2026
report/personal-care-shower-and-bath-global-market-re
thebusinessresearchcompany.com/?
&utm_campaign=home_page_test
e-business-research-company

• • • •

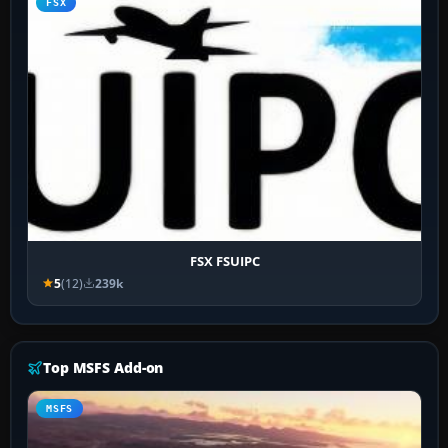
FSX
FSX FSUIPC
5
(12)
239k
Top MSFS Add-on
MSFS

• • • •

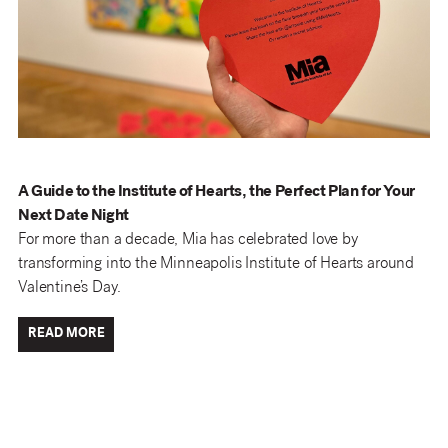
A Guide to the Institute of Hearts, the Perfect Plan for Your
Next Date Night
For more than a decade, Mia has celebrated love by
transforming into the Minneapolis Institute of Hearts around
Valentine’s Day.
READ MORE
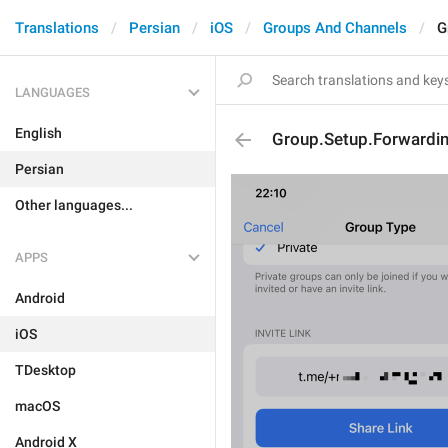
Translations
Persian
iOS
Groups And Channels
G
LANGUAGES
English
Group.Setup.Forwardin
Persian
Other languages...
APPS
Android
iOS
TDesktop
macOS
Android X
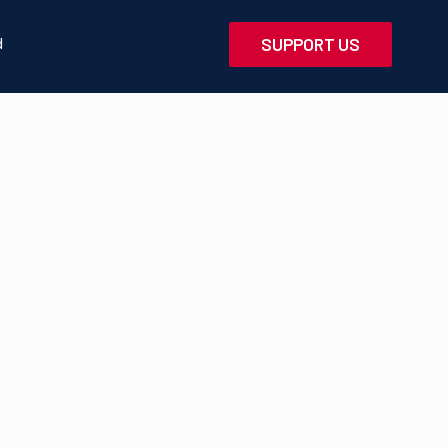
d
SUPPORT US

• • • •

**BRIEF:**
Copy, from the material above, each line in which the string "Institute" occurs.

**SOLVED EXERCISE:**
A Guide to the Institute of Hearts, the Perfect Plan for Your
transforming into the Minneapolis Institute of Hearts around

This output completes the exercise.